In [1]:
import pandas as pd
from sklearn.model_selection import train_test_split
from sklearn.preprocessing import LabelEncoder
from torchvision import transforms
from PIL import Image
import torch
from torch.utils.data import Dataset, DataLoader
from transformers import BeitFeatureExtractor, BeitForImageClassification, AdamW
from torch.nn import CrossEntropyLoss
from tqdm import tqdm

In [2]:
# 데이터 불러오기
train_df = pd.read_csv(train_csv)
test_df = pd.read_csv(test_csv)
submission_df = pd.read_csv(submission_csv)

# Label Encoding
label_encoder = LabelEncoder() # 문자를 숫자로 수치화(beit모델특성)
train_df['label'] = label_encoder.fit_transform(train_df['label'])

# 데이터셋정의
class CustomDataset(Dataset):  
    def __init__(self, dataframe, feature_extractor, mode='train'):
        self.dataframe = dataframe  
        self.feature_extractor = feature_extractor
        self.mode = mode

    def __len__(self):
        return len(self.dataframe)

    def __getitem__(self, idx):
        if self.mode == 'train': # train
            img_path = self.dataframe.iloc[idx]['img_path']  
            label = self.dataframe.iloc[idx]['label'] 
        else: #test 
            img_path = self.dataframe.iloc[idx]['img_path']  
            label = -1  # test에는 label이 없으므로 더미레이블로 -1 사용

        image = Image.open(img_path).convert("RGB") 
        inputs = self.feature_extractor(images=image, return_tensors="pt")
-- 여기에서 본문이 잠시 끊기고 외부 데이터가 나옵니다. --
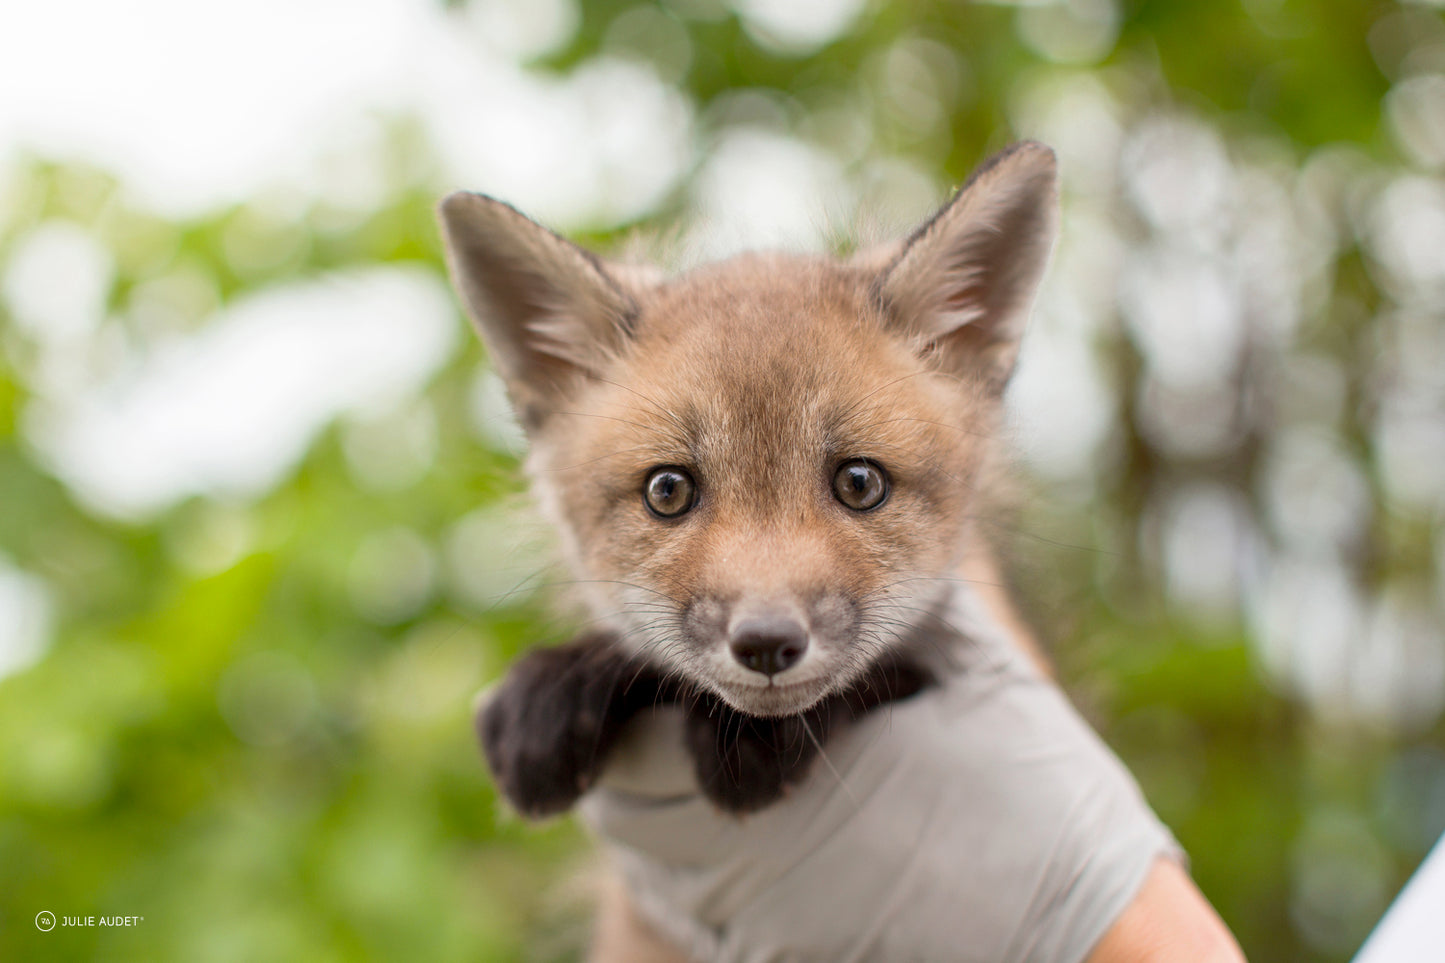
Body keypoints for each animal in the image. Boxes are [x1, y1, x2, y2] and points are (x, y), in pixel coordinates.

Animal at [439, 141, 1060, 956]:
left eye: (859, 482)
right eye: (667, 491)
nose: (766, 643)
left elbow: (898, 664)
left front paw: (755, 749)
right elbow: (635, 657)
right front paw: (550, 695)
        if self.mode == 'train': #train 
            return inputs['pixel_values'].squeeze(0), torch.tensor(label, dtype=torch.long)          
        else: #test
            return inputs['pixel_values'].squeeze(0), self.dataframe.iloc[idx]['id']

# Feature extractor
feature_extractor = BeitFeatureExtractor.from_pretrained('microsoft/beit-base-patch16-224-pt22k')

# 데이터셋 준비
train_dataset = CustomDataset(train_df, feature_extractor, mode='train')
train_loader = DataLoader(train_dataset, batch_size=16, shuffle=True) # 배치사이즈16, 데이터 무작위로 섞어서 로드

test_dataset = CustomDataset(test_df, feature_extractor, mode='test')
test_loader = DataLoader(test_dataset, batch_size=16, shuffle=False) # train은 성능향상과 균등한 학습을 위해 셔플 트루
                                                    # 테스트는 디버깅 편의성을 위해(샘플에대한 모델을 쉽게 추적하기위해)



In [3]:
# 모델준비
model = BeitForImageClassification.from_pretrained('microsoft/beit-base-patch16-224-pt22k', num_labels=len(label_encoder.classes_))
model.to('cuda') #gpu

# 옵티마이저
optimizer = AdamW(model.parameters(), lr=5e-5) 
criterion = CrossEntropyLoss()  

# 학습루프 
epochs = 5 
for epoch in range(epochs):
    model.train()
    running_loss = 0.0
    for batch in tqdm(train_loader):
        inputs, labels = batch
        inputs = inputs.to('cuda')
        labels = labels.to('cuda')

        optimizer.zero_grad()
        outputs = model(pixel_values=inputs)
        loss = criterion(outputs.logits, labels)
        loss.backward()
        optimizer.step()

        running_loss += loss.item()
    
    print(f"Epoch {epoch+1}, Loss: {running_loss / len(train_loader)}")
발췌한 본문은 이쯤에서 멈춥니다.